Completam a lista: protetor solar, garrafa de água, saco estanque ou plástico pro celular nos passeios de barco, casaco de verdade se a viagem for de junho a agosto, e um espaço vazio na mochila, porque roupa aqui seca rápido e você precisa de menos do que imagina.

Os erros clássicos da primeira viagem

A lista que a gente compilou ouvindo viajantes contarem as próprias derrotas.

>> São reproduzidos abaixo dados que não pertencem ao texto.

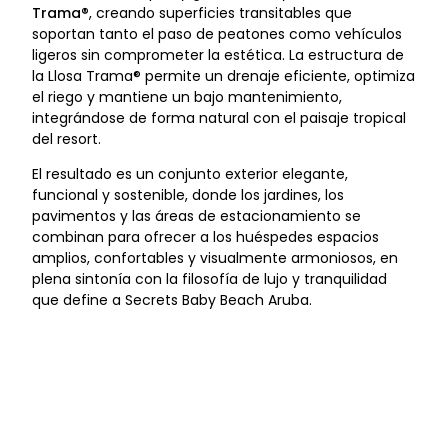
Trama®
, creando superficies transitables que
soportan tanto el paso de peatones como vehículos
ligeros sin comprometer la estética. La estructura de
la Llosa Trama® permite un drenaje eficiente, optimiza
el riego y mantiene un bajo mantenimiento,
integrándose de forma natural con el paisaje tropical
del resort.
El resultado es un conjunto exterior elegante,
funcional y sostenible, donde los jardines, los
pavimentos y las áreas de estacionamiento se
combinan para ofrecer a los huéspedes espacios
amplios, confortables y visualmente armoniosos, en
plena sintonía con la filosofía de lujo y tranquilidad
que define a Secrets Baby Beach Aruba.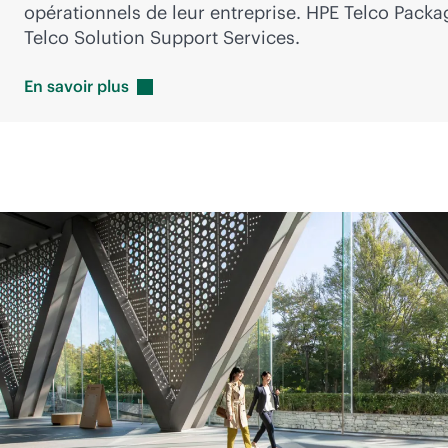
opérationnels de leur entreprise. HPE Telco Pack
Telco Solution Support Services.
En savoir
plus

Tentar ver tudo. Seis destinos em cinco dias é o jeito mais caro de não conhecer nenhum. Duas noites por parada é o mínimo pra viagem ter gosto de viagem.

Subestimar a Rio-Santos em feriado. Os tempos de estrada dobram sem cerimônia. Se a viagem cruza um feriadão, viaje nos horários impopulares e não marque nada importante pro dia de deslocamento.

Ignorar os horários da barca. A barca da Ilha Grande pro continente sai da Vila do Abraão às 10h. Quem marca ônibus pro meio-dia em Angra achando que “depois eu vejo” descobre o preço da lancha na marra.

Não reservar a Ilha Grande primeiro. É o gargalo de hospedagem da região; resolva ela e o resto da viagem se encaixa em volta.

Desembarcar em Ilhabela sem repelente. Erro cometido uma única vez por pessoa.

Deixar o dia de chuva sem plano B. Chuva no pé da serra é estatística, não azar. Os dias molhados têm programa próprio: o centro histórico de Paraty, as cachoeiras (que ficam melhores com chuva), um almoço comprido de frutos do mar.

Marcar compromisso pro dia da volta. O último dia da viagem inclui barca, balsa ou Rio-Santos, e nenhum dos três assinou contrato de pontualidade com você. Reunião de trabalho na segunda de manhã depois de um domingo de feriado na estrada é aposta perdida com hora marcada.

Confundir o mapa com o território. O roteiro é ferramenta, não contrato. Os melhores dias da Costa Verde costumam ser os que não estavam no plano: a carona de barco oferecida no cais, a praia indicada pelo dono do hostel, a vila que pediu mais uma noite. Sobre viajar assim, escrevemos um guia de como conhecer a verdadeira Costa Verde.

O checklist final

Antes de sair de casa, confira: hospedagem reservada (Ilha Grande primeiro), passagens dos trechos de horário contado compradas, horário da barca de volta anotado, dinheiro vivo sacado, repelente e capa de chuva na mochila, roteiro com pelo menos meia folga por destino, e a decisão consciente do que ficou de fora desta vez.

Esse último item não é derrota. É o motivo pelo qual quase ninguém visita a Costa Verde uma vez só.